--- ACTIVITY ---
Extract from the entries below, exactly as given, only the lines from the line containing "waterdoorlatend materiaal, in een tuin" to the line containing "verhard oppervlak: het oppervlak van", both lines included.
====== SOURCE RECORDS ======
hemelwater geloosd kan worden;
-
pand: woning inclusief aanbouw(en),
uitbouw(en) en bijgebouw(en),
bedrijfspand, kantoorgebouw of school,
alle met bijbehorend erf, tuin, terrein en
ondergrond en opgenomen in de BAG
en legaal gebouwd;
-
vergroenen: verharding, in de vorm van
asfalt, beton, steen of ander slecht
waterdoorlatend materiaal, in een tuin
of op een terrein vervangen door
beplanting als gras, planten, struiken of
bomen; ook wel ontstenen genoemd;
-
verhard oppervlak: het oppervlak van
======
====== SOURCE RECORDS ======
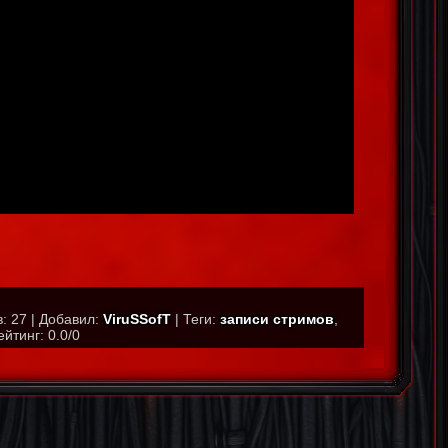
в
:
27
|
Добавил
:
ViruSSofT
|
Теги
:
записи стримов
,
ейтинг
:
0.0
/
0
======
====== SOURCE RECORDS ======
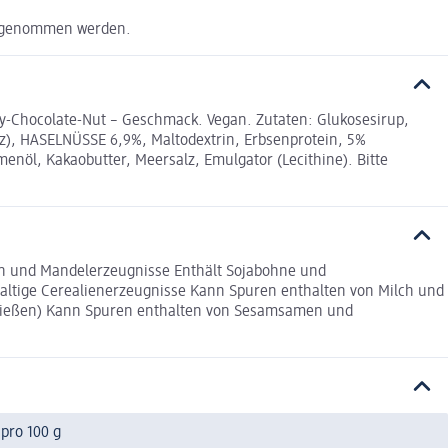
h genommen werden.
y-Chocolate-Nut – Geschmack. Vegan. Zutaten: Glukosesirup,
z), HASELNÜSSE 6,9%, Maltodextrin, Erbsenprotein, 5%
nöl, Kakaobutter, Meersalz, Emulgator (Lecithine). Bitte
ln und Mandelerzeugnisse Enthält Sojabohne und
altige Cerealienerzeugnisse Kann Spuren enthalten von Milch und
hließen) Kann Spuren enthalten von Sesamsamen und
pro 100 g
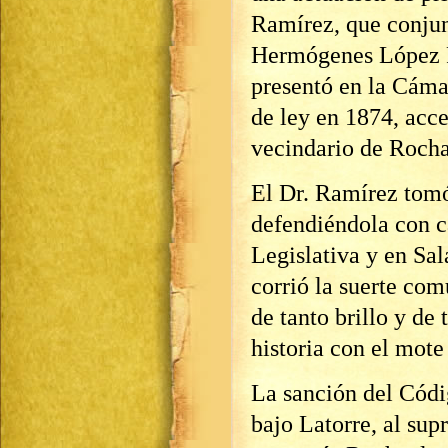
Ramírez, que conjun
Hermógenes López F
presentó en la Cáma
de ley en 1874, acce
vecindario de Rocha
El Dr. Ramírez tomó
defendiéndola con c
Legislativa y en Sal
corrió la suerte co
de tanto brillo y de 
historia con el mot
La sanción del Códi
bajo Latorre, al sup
======
--- REPLY ---
waterdoorlatend materiaal, in een tuin
of op een terrein vervangen door
beplanting als gras, planten, struiken of
bomen; ook wel ontstenen genoemd;
-
verhard oppervlak: het oppervlak van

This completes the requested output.